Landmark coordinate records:
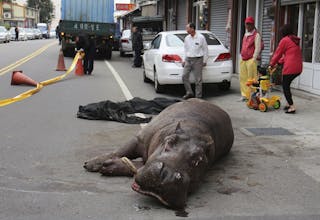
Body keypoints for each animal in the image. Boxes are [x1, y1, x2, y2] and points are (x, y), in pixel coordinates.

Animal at [84, 98, 234, 210]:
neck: (194, 132)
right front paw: (91, 164)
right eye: (170, 141)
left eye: (199, 160)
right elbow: (121, 150)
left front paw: (107, 166)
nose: (167, 176)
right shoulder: (139, 139)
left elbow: (137, 165)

EXERCISE BRIEF: Look through the data above and return each line where the string "right" occurs.

THE COMPLETED TASK:
right front paw: (91, 164)
right eye: (170, 141)
right elbow: (121, 150)
right shoulder: (139, 139)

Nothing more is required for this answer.